_Work task_
In the wavelet threshold text below, list every symbol that the sentence right after Equation (9) defines, each with its stated meaning.

_Given text_
::::::::

There are usually hard and soft threshold functions, but the hard threshold function will change from continuous to step at the threshold point, which will easily cause the signal to oscillate, and the soft threshold function will change the value of the wavelet decomposition coefficient during processing, which makes the signal introduce a large bias when reconstructing. Therefore, based on the previous research [29,30], this paper proposes a threshold function between soft and hard thresholding, based on the principle that the coefficient modulus transformation after wavelet transform conforms to the exponential decay property, with $\pm \lambda$ as the boundary, and introduces two adjustment parameters through the random search algorithm to let the function adapt to different wavelet decomposition layers, so as to further remove the noise signal, while the function is an odd function, and at $\left|W_{j,k}\right|=\lambda$ is also continuous, so it can achieve the same effect on positive and negative signals, and its expression is as follows:

$$\begin{array}{c}\overline{W_{j,k}}=\left\{\begin{array}{cc}sign(W_{j,k})\times \left|\left|W_{j,k}\right|-\frac{\lambda }{\sqrt[\alpha ]{{\left|W_{j,k}\right|}^{\alpha }-{\left|\lambda \right|}^{\alpha }+1}}\times \frac{1}{e^{\sqrt[\beta ]{\left|W_{j,k}\right|-\left|\lambda \right|}}}\right|,& \left|W_{j,k}\right|\ge \lambda \\ 0& ,\left|W_{j,k}\right|<\lambda \end{array}\right.,\end{array}$$

(9)

in Equation (9), $W_{j,k}$ is the wavelet coefficient, $\lambda$ denotes the threshold, $\alpha$ and $\beta$ denote the regulatory factors, and $sign$ denotes the sign function.

After parameter adjustment, the optimal regulatory factors $\alpha =5$, $\beta =3$, and the image of the threshold function are shown in Figure 4. The improved threshold function rapidly brings the function closer to the hard threshold function while eliminating the discontinuity at the threshold.

Taking the first 500 data points from the first sensor as an example, Figure 5 shows a comparison of the noise reduction effect with different threshold functions. It can be seen that our method overcomes the amplitude loss problem of the soft and hard threshold functions while removing the maximum amount of noise. After experimental validation, the results of the noise reduction evaluation are shown in

Table 2. Noise reduction assessment results.

Threshold Functions	Hard Threshold Function	Soft Threshold Function	Ours
SNR	14.9148	13.3141	18.9289
MSE	0.0497	0.0720	0.0194

. The SNR and MSE obtained by our method are significantly better than the other two methods.

3.3. Feature Engineering

3.3.1. Feature Extraction

To be able to extract features that are more sensitive to structural damage, this paper proposes to use the Fast Fourier Transform to analyse the feature pattern of the original data. The input signal size at each Fast Fourier Transform is $1142\times 47$, the output result is an array of complex numbers of length 1142, and each complex number represents a sine wave; we normalise the output result, due to symmetry, and we only take half of the interval. Figure 6 shows the time domain and frequency spectrum plots of the first two data features for normal and Damage 1, respectively. When the bridge is damaged, high-frequency features are evident in the spectral signal of the data for Damage 1, and the spectral information obtained from the frequency domain shows a dependent difference in the damage category that is not shown in the time domain. Therefore, in this paper, modal frequency is chosen as the feature for damage identification, and the effectiveness of the method is verified in the subsequent experimental comparison.

::::::::

_Extracted data entries_

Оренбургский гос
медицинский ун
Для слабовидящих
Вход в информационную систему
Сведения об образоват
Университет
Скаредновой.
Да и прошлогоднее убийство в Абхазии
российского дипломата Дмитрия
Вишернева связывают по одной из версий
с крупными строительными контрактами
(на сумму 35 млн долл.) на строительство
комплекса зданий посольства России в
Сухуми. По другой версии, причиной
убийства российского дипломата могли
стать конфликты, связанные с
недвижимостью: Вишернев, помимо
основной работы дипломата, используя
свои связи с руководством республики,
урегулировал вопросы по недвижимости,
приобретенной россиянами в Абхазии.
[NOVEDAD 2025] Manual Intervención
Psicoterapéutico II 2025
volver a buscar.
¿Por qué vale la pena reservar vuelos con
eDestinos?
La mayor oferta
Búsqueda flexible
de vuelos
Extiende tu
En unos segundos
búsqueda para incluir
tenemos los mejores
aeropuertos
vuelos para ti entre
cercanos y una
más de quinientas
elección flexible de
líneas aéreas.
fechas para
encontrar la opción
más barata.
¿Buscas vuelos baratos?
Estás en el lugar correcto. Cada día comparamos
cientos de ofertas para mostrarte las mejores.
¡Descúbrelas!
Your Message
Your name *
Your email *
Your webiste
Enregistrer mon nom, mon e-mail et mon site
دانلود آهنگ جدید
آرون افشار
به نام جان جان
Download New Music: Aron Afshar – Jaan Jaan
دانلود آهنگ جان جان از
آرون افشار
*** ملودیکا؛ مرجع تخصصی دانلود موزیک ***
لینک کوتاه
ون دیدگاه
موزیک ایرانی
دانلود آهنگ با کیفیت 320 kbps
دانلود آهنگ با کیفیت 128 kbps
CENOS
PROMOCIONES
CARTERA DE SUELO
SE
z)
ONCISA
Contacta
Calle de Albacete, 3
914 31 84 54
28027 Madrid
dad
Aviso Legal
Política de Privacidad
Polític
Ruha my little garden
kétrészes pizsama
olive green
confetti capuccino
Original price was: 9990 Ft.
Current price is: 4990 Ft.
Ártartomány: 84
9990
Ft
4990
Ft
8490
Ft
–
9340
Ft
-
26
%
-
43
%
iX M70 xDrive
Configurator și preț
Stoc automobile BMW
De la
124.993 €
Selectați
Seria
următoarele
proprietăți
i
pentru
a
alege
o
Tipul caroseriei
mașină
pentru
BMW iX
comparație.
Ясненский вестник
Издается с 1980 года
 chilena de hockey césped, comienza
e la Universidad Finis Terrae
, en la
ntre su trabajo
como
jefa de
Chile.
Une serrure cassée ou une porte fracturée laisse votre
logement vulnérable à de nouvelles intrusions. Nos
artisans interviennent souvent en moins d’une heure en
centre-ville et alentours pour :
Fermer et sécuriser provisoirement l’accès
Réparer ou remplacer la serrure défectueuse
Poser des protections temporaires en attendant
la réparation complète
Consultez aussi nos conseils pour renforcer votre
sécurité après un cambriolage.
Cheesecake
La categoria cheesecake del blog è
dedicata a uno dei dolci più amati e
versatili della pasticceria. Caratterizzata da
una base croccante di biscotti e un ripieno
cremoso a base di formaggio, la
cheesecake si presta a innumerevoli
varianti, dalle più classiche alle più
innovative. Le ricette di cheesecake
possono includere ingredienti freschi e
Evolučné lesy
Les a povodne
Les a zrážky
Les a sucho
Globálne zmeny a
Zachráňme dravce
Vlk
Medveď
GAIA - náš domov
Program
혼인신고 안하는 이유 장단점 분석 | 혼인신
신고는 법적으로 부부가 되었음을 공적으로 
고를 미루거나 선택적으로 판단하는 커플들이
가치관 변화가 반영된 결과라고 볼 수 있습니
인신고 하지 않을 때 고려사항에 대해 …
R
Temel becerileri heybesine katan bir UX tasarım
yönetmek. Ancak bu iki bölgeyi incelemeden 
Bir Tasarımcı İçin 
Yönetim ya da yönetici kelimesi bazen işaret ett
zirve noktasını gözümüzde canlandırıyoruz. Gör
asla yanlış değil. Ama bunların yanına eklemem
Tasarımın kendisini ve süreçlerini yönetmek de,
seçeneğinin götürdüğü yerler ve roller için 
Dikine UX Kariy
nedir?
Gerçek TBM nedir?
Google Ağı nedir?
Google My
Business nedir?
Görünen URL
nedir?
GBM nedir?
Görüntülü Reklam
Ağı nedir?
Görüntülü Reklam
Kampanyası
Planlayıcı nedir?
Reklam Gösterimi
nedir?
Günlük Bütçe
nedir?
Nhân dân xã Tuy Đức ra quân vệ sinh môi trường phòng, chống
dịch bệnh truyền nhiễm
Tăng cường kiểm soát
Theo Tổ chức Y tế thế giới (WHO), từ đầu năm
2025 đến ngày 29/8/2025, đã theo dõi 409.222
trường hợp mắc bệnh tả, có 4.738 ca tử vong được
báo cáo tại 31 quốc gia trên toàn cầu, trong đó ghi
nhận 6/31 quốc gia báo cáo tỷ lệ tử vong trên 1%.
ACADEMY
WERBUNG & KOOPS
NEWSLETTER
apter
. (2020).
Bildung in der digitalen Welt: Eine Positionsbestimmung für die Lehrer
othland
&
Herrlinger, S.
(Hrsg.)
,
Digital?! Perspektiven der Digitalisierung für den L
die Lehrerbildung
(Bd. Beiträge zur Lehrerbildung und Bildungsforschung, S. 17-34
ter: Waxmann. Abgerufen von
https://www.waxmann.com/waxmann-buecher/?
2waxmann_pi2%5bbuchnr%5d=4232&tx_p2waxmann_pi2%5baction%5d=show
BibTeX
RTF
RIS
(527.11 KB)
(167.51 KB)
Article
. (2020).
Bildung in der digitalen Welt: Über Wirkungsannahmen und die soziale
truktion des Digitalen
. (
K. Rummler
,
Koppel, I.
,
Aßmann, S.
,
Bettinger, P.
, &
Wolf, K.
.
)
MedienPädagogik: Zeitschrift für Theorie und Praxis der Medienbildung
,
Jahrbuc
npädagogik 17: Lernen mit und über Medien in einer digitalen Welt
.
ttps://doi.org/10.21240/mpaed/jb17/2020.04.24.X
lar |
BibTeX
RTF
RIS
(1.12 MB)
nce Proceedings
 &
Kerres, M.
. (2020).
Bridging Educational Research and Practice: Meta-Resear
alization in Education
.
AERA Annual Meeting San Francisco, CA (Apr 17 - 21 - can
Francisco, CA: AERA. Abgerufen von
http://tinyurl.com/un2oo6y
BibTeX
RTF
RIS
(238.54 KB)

::::::::

_Exercise result_
- W_j,k: the wavelet coefficient
- λ: the threshold
- α: a regulatory factor
- β: a regulatory factor
- sign: the sign function